*** EXTRACTED DATA Section Begins ***

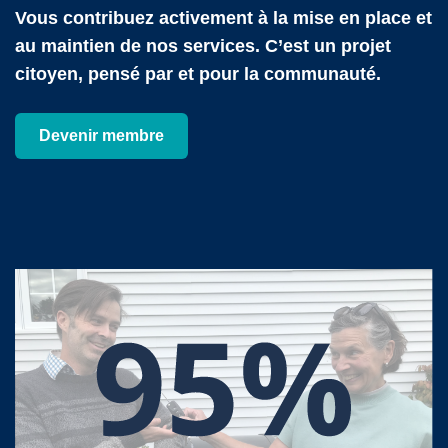
Vous contribuez activement à la mise en place et
au maintien de nos services. C’est un projet
citoyen, pensé par et pour la communauté.
Devenir membre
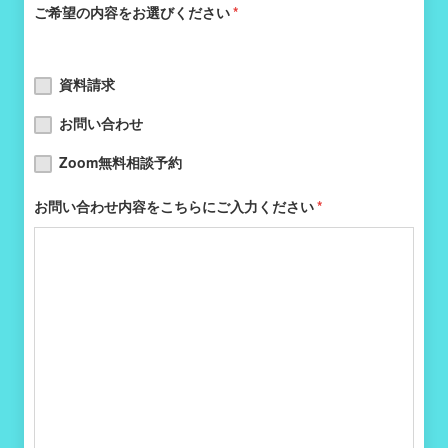
ご希望の内容をお選びください
*
資料請求
お問い合わせ
Zoom無料相談予約
お問い合わせ内容をこちらにご入力ください
*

*** EXTRACTED DATA Section Ends ***

ASSIGNMENT >> Please edit the text of all the items above, replacing "Devenir membre" with "Rejoindre" and leaving everything else unchanged. Leave the pictures out of your answer.

TASK OUTPUT >>
Vous contribuez activement à la mise en place et
au maintien de nos services. C’est un projet
citoyen, pensé par et pour la communauté.
Rejoindre
ご希望の内容をお選びください
*
資料請求
お問い合わせ
Zoom無料相談予約
お問い合わせ内容をこちらにご入力ください
*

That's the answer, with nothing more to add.